__WORK ITEM__
Print every entry exactly as written and exclude all images.

Segment Open

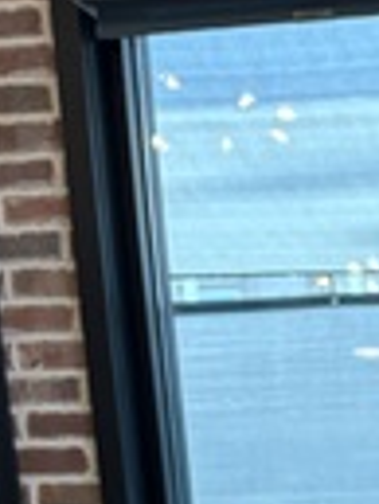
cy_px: 949
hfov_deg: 13.1
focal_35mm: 101
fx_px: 1472
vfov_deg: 16.0
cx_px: 713
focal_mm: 5.96
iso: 200
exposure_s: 1/120
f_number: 1.6
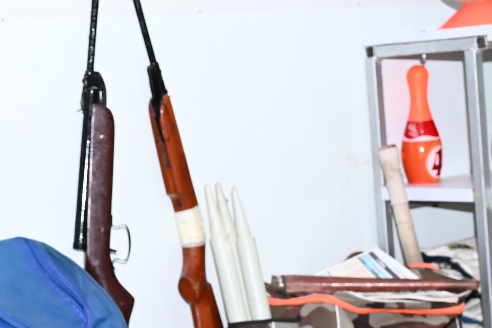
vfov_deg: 11.9
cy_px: 98
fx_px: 1571
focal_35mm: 115
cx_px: 93
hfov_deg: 17.6
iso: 2500
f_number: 5.6
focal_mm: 35
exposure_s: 1/125
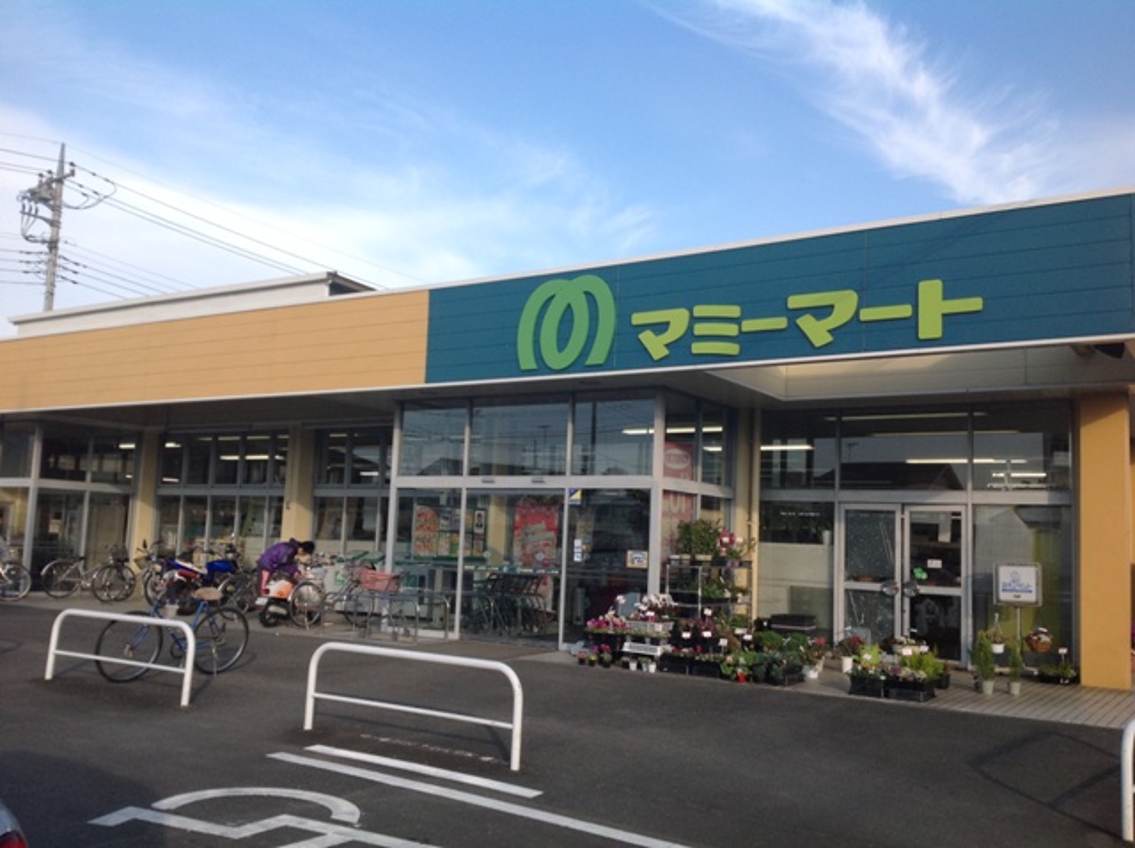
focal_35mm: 35
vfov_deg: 40.6
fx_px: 1146
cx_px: 568
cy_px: 424
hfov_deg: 52.7
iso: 50
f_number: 2.4
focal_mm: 4.28
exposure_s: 1/796
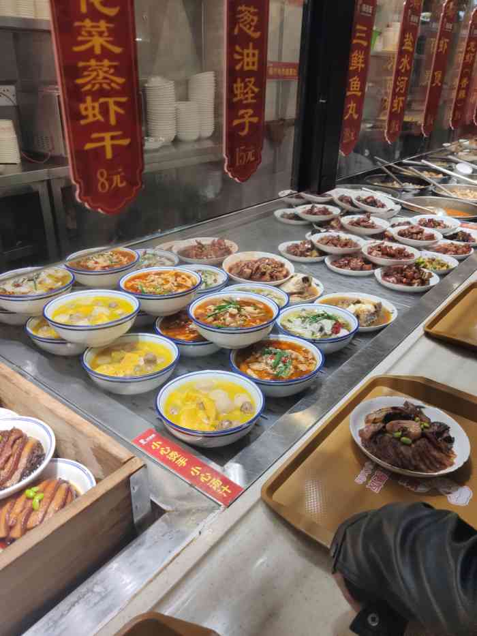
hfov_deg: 53.1
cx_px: 238
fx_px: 478
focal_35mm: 26
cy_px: 318
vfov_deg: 67.3
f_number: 1.75
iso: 112
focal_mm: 4.75
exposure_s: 1/145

Segment Closed

__ANSWER SPACE__
cy_px: 949
hfov_deg: 13.1
focal_35mm: 101
fx_px: 1472
vfov_deg: 16.0
cx_px: 713
focal_mm: 5.96
iso: 200
exposure_s: 1/120
f_number: 1.6
vfov_deg: 11.9
cy_px: 98
fx_px: 1571
focal_35mm: 115
cx_px: 93
hfov_deg: 17.6
iso: 2500
f_number: 5.6
focal_mm: 35
exposure_s: 1/125
focal_35mm: 35
vfov_deg: 40.6
fx_px: 1146
cx_px: 568
cy_px: 424
hfov_deg: 52.7
iso: 50
f_number: 2.4
focal_mm: 4.28
exposure_s: 1/796
hfov_deg: 53.1
cx_px: 238
fx_px: 478
focal_35mm: 26
cy_px: 318
vfov_deg: 67.3
f_number: 1.75
iso: 112
focal_mm: 4.75
exposure_s: 1/145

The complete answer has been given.